TIGTA recommended that the IRS develop processes to identify individuals claiming a General Business Credit on tax returns with unsupported and potentially erroneous claims for General Business Credits.
The IRS agreed with all of the recommendations and plans to develop a compliance strategy that considers the treatment and resources to address questionable claims. In addition, the IRS said it plans to use the strategy to determine the need for procedural changes for returns processing, revisions to forms or instructions, and any underlying programming changes to its systems.
Peggy Bogadi, commissioner of the IRS’s Wage and Investment Division, noted the most substantial finding in the report is attributable to claims for the Energy Efficient Home Credit, or EEHC.
“The Treasury Inspector General for Tax Administration suggests that some of the questionable claims may have been attributable to taxpayers mistakenly claiming the EEHC when they intended to claim the Residential Energy Credit,” she wrote in response to the report. “We agree with that assumption and believe it is supported, as noted in the report, by the finding that of the 1,956 taxpayers whose claims for tax year 2011 appear to be erroneous, only 65 of those taxpayers claimed a carryover credit on their 2012 return. We will review those claims, as well as any similar first-time claims made on 2012 returns by taxpayers not included in the 2011 analysis.”
However, she disagreed with some of the measurements cited by TIGTA in the report. “We disagree with the outcome measure of $195 million attributable to the gross EEHC claimed by the 65 taxpayers who initially claimed the credit on their 2011 returns, and continued to claim a carryforward of the credit on their 2012 return,” she wrote. “The outcome measure is based on the gross amount the taxpayers calculated on Form 8908, Energy Efficient Home Credit. Although the gross credit appears to be substantially inflated, the benefit the taxpayers receive over the 20-year carryforward period is limited to actual tax liability, and may be further reduced by any alternative minimum tax liabilities. We acknowledge that, left unchallenged, the taxpayers could avoid any net tax liability over 20 years; however, the projected harm to the government is not realistic. Using the TIGTA’s example, the taxpayer, averaging an actual tax liability of $2,000 per year, would realize a benefit of only $40,000 over the duration of the 20-year carryforward period. The remaining credit of $49,960,000 would expire, unused. Assuming a flat 35 percent tax rate, the taxpayer would need to have taxable income in excess of $7.1 million dollars in each of the 20 years in order to use the full amount of the erroneous credit.

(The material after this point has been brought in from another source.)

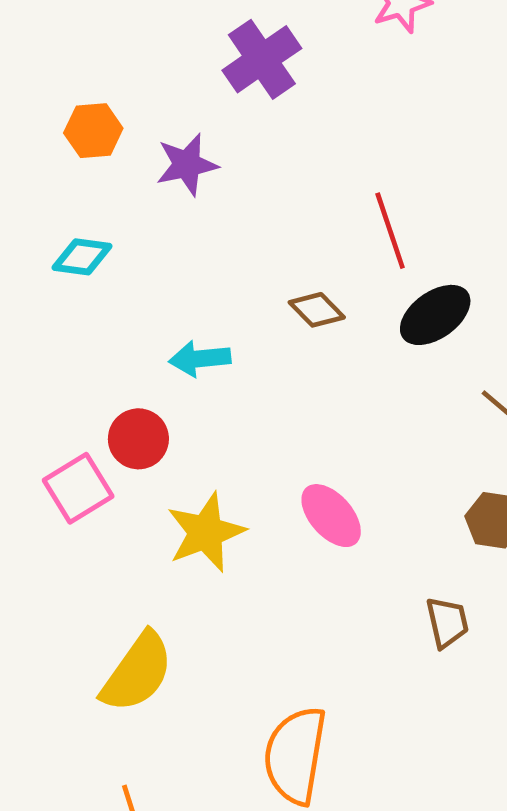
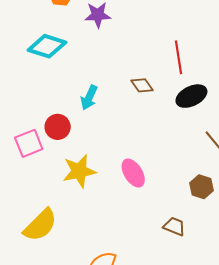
cyan diamond: (82, 257) -> (47, 46), size x1.5
cyan arrow: (200, 359) -> (89, 98), turned -70
brown trapezoid: (447, 622) -> (174, 226), turned -65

“We do agree with the $4.8 million outcome measure, which reflects the actual benefit received by the 1,956 taxpayers who were allowed the EEHC on their 2011 returns,” she added. “The remaining outcome measures are not disputed. It should be noted, however, that programming changes to correct the erroneous referrals of some returns claiming General Business Credits to the Error Resolution System are scheduled to be implemented for the 2014 filing season, thus reducing the $378,680 outcome measure by $227,208.”
An IRS spokesman also sent a separate comment on the report Wednesday to Accounting Today. “The IRS is committed to improving our processes and procedures to reduce potentially erroneous claims for general business credits,” said the IRS. “The IRS has already begun making changes designed to insure that only eligible business taxpayers receive the general business credit and that the carryover of unused credits to future tax years is within the limits set by law. As we work within a tight budget environment, our efforts include an updating to our compliance strategy, refining paper return processing procedures, and revising forms and instructions.”